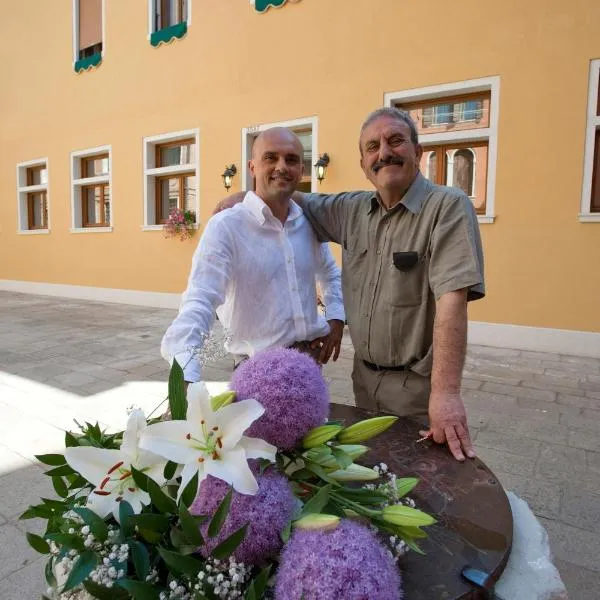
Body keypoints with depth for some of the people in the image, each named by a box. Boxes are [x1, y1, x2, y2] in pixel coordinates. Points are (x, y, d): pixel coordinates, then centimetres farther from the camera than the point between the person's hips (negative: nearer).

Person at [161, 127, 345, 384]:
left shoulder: (310, 222, 3)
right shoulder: (225, 227, -16)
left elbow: (331, 275, 19)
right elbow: (199, 303, -26)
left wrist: (336, 319, 3)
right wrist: (185, 380, -39)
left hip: (311, 363, 6)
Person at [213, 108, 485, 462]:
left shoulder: (448, 207, -16)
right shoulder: (354, 210, 3)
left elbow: (452, 300, -26)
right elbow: (301, 202, 21)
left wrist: (445, 392, -32)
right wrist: (245, 196, 10)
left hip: (418, 386, -5)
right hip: (364, 377, 6)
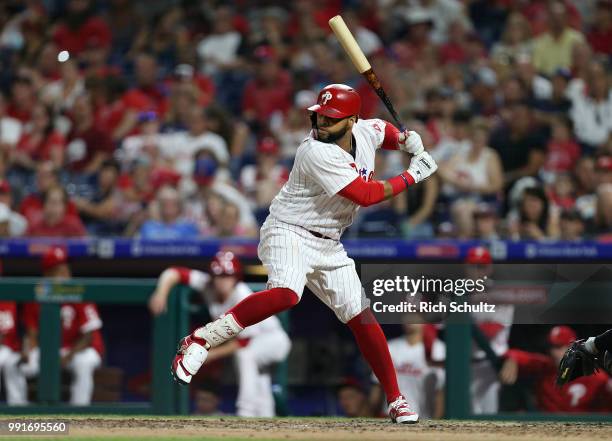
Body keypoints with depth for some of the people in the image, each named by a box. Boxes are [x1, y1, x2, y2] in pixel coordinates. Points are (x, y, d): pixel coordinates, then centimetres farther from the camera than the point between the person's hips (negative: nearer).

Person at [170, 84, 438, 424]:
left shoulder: (366, 132, 1)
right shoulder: (318, 153, -23)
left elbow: (383, 130, 28)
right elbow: (366, 195, -25)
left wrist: (404, 138, 5)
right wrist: (412, 176, -16)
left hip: (328, 244, 8)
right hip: (290, 233, -7)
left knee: (361, 316, 4)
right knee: (286, 294, -35)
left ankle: (395, 400, 13)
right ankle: (200, 341, -27)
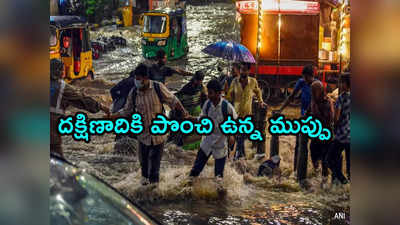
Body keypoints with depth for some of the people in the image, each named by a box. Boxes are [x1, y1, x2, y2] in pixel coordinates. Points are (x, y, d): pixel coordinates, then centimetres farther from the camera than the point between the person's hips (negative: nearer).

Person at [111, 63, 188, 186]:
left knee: (155, 157, 7)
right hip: (143, 132, 2)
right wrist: (111, 117, -6)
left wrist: (184, 112, -10)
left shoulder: (158, 87, -15)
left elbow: (172, 100, -3)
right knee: (143, 157, 14)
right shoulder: (133, 93, -8)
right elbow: (127, 111, 4)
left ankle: (154, 180, 29)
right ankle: (145, 176, 43)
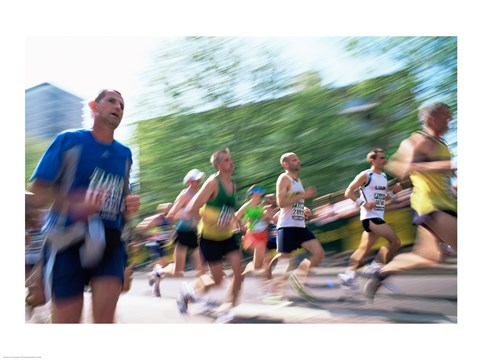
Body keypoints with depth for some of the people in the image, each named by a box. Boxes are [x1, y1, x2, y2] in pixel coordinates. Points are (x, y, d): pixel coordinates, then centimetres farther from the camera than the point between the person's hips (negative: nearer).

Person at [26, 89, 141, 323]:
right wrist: (75, 204, -24)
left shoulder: (124, 154, 11)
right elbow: (37, 189, -5)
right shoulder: (68, 140, -1)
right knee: (66, 319, 6)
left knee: (105, 316, -8)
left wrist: (130, 205, -2)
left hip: (109, 240, 3)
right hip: (68, 239, -3)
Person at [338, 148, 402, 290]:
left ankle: (348, 275, 20)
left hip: (378, 217, 8)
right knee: (395, 241, -14)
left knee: (364, 249, 11)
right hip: (370, 216, -8)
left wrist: (394, 191, 7)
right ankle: (375, 267, -3)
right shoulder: (365, 175, -8)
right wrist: (363, 203, -20)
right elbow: (348, 192, -10)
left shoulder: (384, 177, 16)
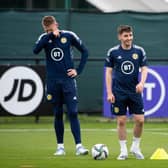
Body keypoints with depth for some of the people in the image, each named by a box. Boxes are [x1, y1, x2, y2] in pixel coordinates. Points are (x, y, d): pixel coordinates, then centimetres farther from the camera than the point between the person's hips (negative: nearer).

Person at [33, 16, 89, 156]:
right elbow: (36, 50, -19)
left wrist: (78, 70, 0)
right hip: (53, 81, 2)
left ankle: (79, 145, -11)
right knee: (58, 114, 7)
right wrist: (50, 35, -22)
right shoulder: (45, 38, 1)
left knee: (73, 113, -8)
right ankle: (60, 146, 13)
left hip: (68, 80, -2)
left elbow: (84, 51, 8)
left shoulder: (69, 36, -2)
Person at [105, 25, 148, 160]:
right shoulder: (113, 52, -2)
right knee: (121, 121, 0)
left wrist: (142, 82, -18)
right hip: (119, 93, -1)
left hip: (135, 92, 1)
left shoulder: (139, 51, 1)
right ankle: (123, 151, 10)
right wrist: (109, 93, -4)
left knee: (140, 120, -5)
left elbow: (144, 69, 2)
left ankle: (135, 147, 15)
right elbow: (108, 72, 1)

■ **TASK TO CARRY OUT**: Please copy all of the records above word for word, leaving out the pictures.

■ **YOUR RESPONSE**:
Body keypoints with depth for some of the people in the image, each named by a box. Boxes are [x1, y1, x2, y2] in pixel coordinates. Points are (x, y, d): pixel coordinates, then centimetres farther from the camera than the point between the person's hips (negative: nearer).

Person at [161, 127, 345, 384]:
left shoulder: (310, 222, 3)
right shoulder: (225, 227, -16)
left elbow: (331, 275, 19)
right elbow: (199, 303, -26)
left wrist: (336, 319, 3)
right wrist: (185, 380, -39)
left hip: (311, 363, 6)
Person at [213, 108, 485, 462]:
left shoulder: (448, 207, -16)
right shoulder: (354, 210, 3)
left elbow: (452, 300, -26)
right elbow: (301, 202, 21)
left wrist: (445, 392, -32)
right wrist: (245, 196, 10)
left hip: (418, 386, -5)
right hip: (364, 377, 6)
Body keypoints with depth for some of the people in the image, each named by a box. Boxes are [x1, y1, x2, y2] in pixel coordinates. Points are (x, y, d): pixel coordinates, then centimetres farther from the camera than the point between the person's hips (negative: nearer).

Person at [170, 84, 438, 424]:
left shoulder: (366, 132, 1)
right shoulder: (318, 153, -23)
left elbow: (383, 130, 28)
right elbow: (366, 195, -25)
left wrist: (404, 138, 5)
right wrist: (412, 176, -16)
left hip: (328, 244, 8)
right hip: (290, 233, -7)
left knee: (361, 316, 4)
right knee: (286, 294, -35)
left ankle: (395, 400, 13)
right ankle: (200, 341, -27)
Body keypoints with depth for some of the people in the image, each named by a box. Boxes are [x1, y1, x2, y2] in pixel coordinates. Points are (x, y, d): pixel coordinates, then centimetres farther from the camera than the point between the person's hips (negative: nearer).

Person at [111, 63, 188, 186]:
left knee: (155, 157, 7)
right hip: (143, 132, 2)
right wrist: (111, 117, -6)
left wrist: (184, 112, -10)
left shoulder: (158, 87, -15)
left elbow: (172, 100, -3)
right knee: (143, 157, 14)
right shoulder: (133, 93, -8)
right elbow: (127, 111, 4)
left ankle: (154, 180, 29)
right ankle: (145, 176, 43)
Body keypoints with depth for some of the people in the image, each named by a box. Boxes are [x1, y1, x2, y2] in pixel coordinates. Points are (x, y, d): pixel coordinates, then centimetres farther from the camera than the point between the person's hips (negative: nearer).

Person at [26, 89, 141, 323]:
right wrist: (75, 204, -24)
left shoulder: (124, 154, 11)
right elbow: (37, 189, -5)
right shoulder: (68, 140, -1)
right knee: (66, 319, 6)
left knee: (105, 316, -8)
left wrist: (130, 205, -2)
left hip: (109, 240, 3)
right hip: (68, 239, -3)
Person at [338, 148, 402, 290]:
left ankle: (348, 275, 20)
left hip: (378, 217, 8)
right knee: (395, 241, -14)
left knee: (364, 249, 11)
right hip: (370, 216, -8)
left wrist: (394, 191, 7)
right ankle: (375, 267, -3)
right shoulder: (365, 175, -8)
right wrist: (363, 203, -20)
right elbow: (348, 192, -10)
left shoulder: (384, 177, 16)
Body keypoints with depth for some of the people in the image, each named by a box. Boxes are [x1, y1, x2, y2] in pixel coordinates. Points are (x, y, d): pixel coordinates, then centimetres farther from the camera than the point between the person's hips (negative: nearer).

Person at [33, 16, 89, 156]:
right elbow: (36, 50, -19)
left wrist: (78, 70, 0)
right hip: (53, 81, 2)
left ankle: (79, 145, -11)
right knee: (58, 114, 7)
right wrist: (50, 35, -22)
right shoulder: (45, 38, 1)
left knee: (73, 113, -8)
right ankle: (60, 146, 13)
left hip: (68, 80, -2)
left elbow: (84, 51, 8)
left shoulder: (69, 36, -2)
Person at [105, 25, 148, 160]:
right shoulder: (113, 52, -2)
right knee: (121, 121, 0)
left wrist: (142, 82, -18)
right hip: (119, 93, -1)
left hip: (135, 92, 1)
left shoulder: (139, 51, 1)
right ankle: (123, 151, 10)
right wrist: (109, 93, -4)
left knee: (140, 120, -5)
left elbow: (144, 69, 2)
left ankle: (135, 147, 15)
right elbow: (108, 72, 1)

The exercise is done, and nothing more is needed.